James Maloney of the Sharks spills the ball under the tackle of Ryley Jacks and Felise Kaufusi of the Storm in round 14.
James Maloney of the Sharks spills the ball under the tackle of Ryley Jacks and Felise Kaufusi of the Storm in round 14. CRAIG GOLDING

Thanks James - we respect you too

UNLIKE some, I was not alarmed by the comment from James Maloney that - apart from the players - those involved in rugby league are merely "accessories". And I wasn't surprised.

Unfortunately observations like this are not just reflective of a self-absorbed boofhead like Maloney, but they say much about current-day sporting heroes and society in general.

We no doubt live in a "what's in it for me?" world where materialism is king. And recent threatened strike action by our Test cricketers and NRL players does little to negate that supposition.

For as long as I can remember I have had an infatuation with rugby league. As a kid growing up on an isolated property my only contact with the game was through a transistor radio and newspapers, which arrived three days after being published. But I devoured every word heard and read.

To have been blessed to then spend the past four decades involved closely in the game in print, radio and TV has been a dream job. And while I may not have scored any NRL tries, landed goals or won a premiership, I'd like to think my contribution has been more than just a decoration.

I'm also certain that Rita Langer, mum of Alfie, who two weeks ago turned up for her regular volunteer job at the Norths Ipswich canteen for her 45th successive year, doesn't believe her selfless support of junior footy has been in vain. And referee Gavin Badger, who a couple of weeks ago officiated in his 300th NRL game, probably hopes he too has been a valued contributor to the game.

Okay, so Maloney chose his words poorly. And maybe he didn't really mean it when he told NRL boss Todd Greenberg that the players were the code's most important commodity, and without them there was no game.

But he is a chosen leader. Maloney sits on the board of the Rugby League Players Association, which, as a matter of interest, consists of chairman Russell Adams, president Cameron Smith, CEO Ian Prendergast, Deidre Anderson, Adam Blair, Jeremy Latimore, Tim Mannah, Nimesh Shah, Joseph Sponholz, Eloni Vunakece and Maloney.

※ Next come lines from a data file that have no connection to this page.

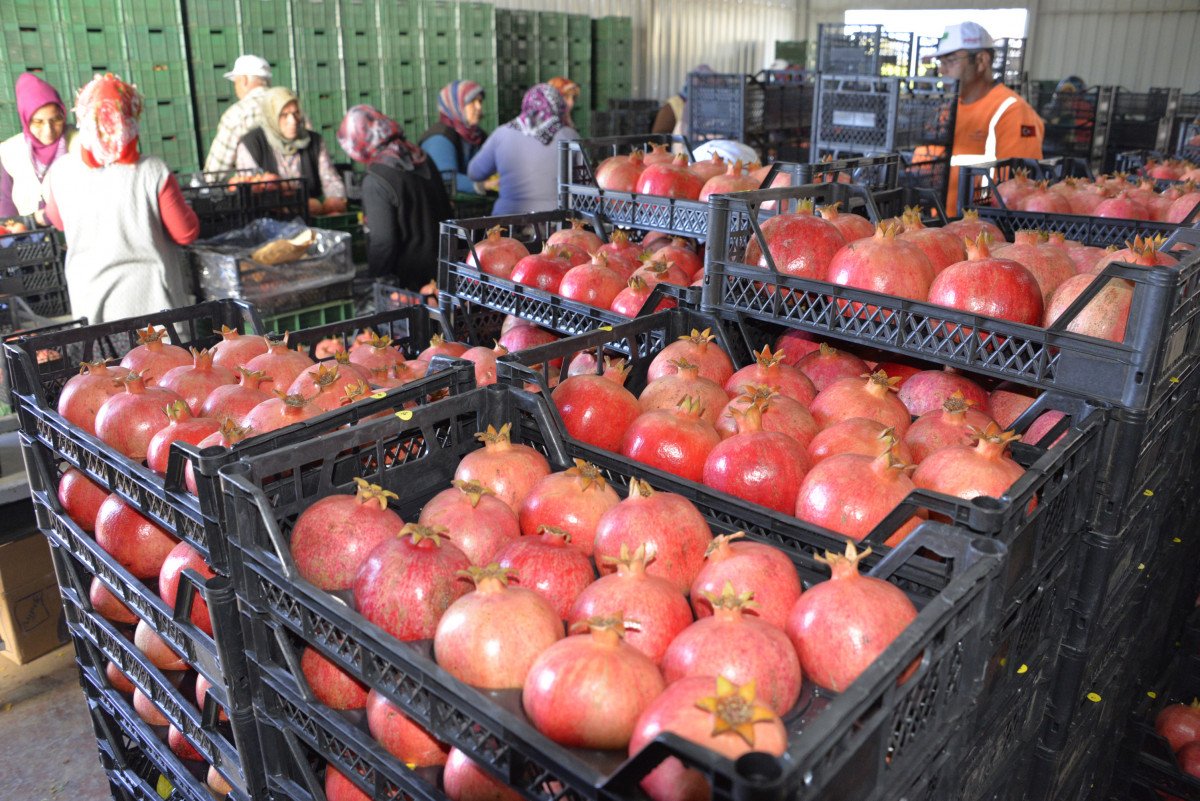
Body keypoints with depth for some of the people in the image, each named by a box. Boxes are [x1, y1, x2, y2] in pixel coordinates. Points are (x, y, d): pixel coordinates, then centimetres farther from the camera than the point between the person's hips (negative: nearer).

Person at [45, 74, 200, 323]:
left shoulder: (61, 172, -8)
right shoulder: (154, 172, -17)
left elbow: (58, 221, 12)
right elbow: (186, 234, -7)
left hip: (91, 302, 2)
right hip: (151, 299, -2)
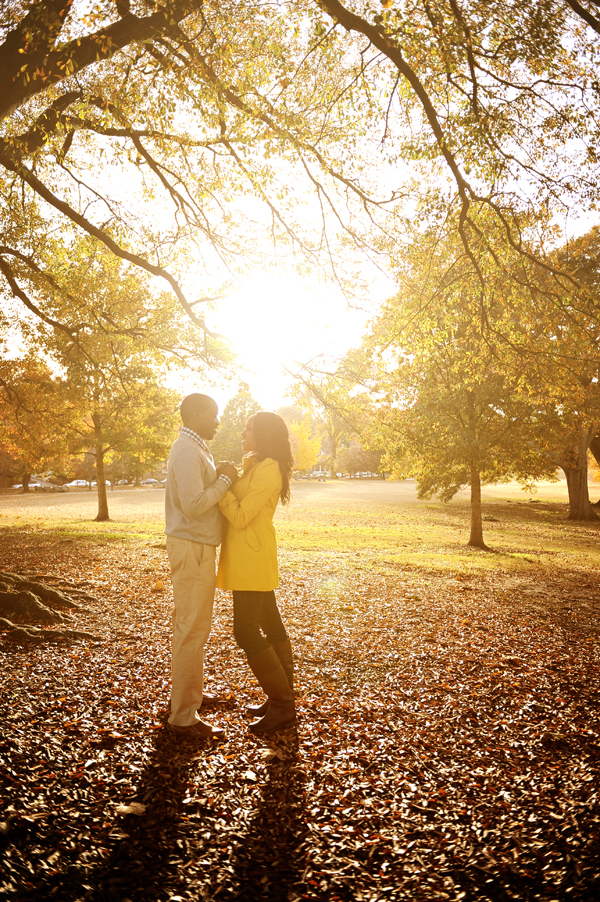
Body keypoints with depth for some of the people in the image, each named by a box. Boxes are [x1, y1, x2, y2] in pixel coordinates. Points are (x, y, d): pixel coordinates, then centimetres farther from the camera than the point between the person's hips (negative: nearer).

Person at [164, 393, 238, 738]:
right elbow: (194, 504, -26)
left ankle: (192, 689, 39)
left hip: (197, 546, 11)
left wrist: (221, 478, 5)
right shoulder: (188, 451, -18)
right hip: (192, 548, -11)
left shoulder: (195, 448, 15)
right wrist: (225, 480, -16)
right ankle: (184, 716, 2)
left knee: (194, 626, 22)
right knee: (191, 630, -6)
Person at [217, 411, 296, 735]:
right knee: (269, 625, 13)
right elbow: (241, 509, 14)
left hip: (253, 557, -10)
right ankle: (282, 698, 23)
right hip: (251, 558, 10)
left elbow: (240, 516, -20)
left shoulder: (268, 470, -18)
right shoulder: (255, 466, 13)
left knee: (246, 631, -7)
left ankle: (282, 706, 1)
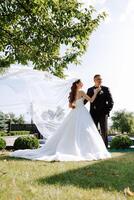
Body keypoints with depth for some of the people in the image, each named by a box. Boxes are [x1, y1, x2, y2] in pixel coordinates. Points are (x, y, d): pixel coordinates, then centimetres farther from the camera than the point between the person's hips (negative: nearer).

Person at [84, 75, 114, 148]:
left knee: (104, 132, -2)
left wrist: (107, 110, -8)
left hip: (103, 114, -1)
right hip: (93, 114, 2)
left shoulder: (106, 89, 8)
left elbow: (111, 101, 4)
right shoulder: (90, 90, 13)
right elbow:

I can find no record of Adams, Anderson, Shah or Sponholz having played rugby league, and certainly none of them played at NRL level. And Prendergast was an AFL player who made 65 top-grade appearances for Carlton.

That begs the question - does Maloney also consider these fellow RLPA board members mere accessories?

This, folks, is the same James Maloney who has played with five NRL clubs - the Eels, Storm, Warriors, Roosters and Sharks - which either says much about his grating personality or his appetite for more money. This is also the same James Maloney who earlier in the season sought an upgrade from the Sharks for next season, despite having another year to run on his contract. And it is the same James Maloney who leads the NRL in two vital statistics in 2017 - most penalties conceded and most tackles missed.

It will be interesting to see how the offended salt-of-the-earth Knights supporters receive him when the Sharks visit Newcastle on Sunday.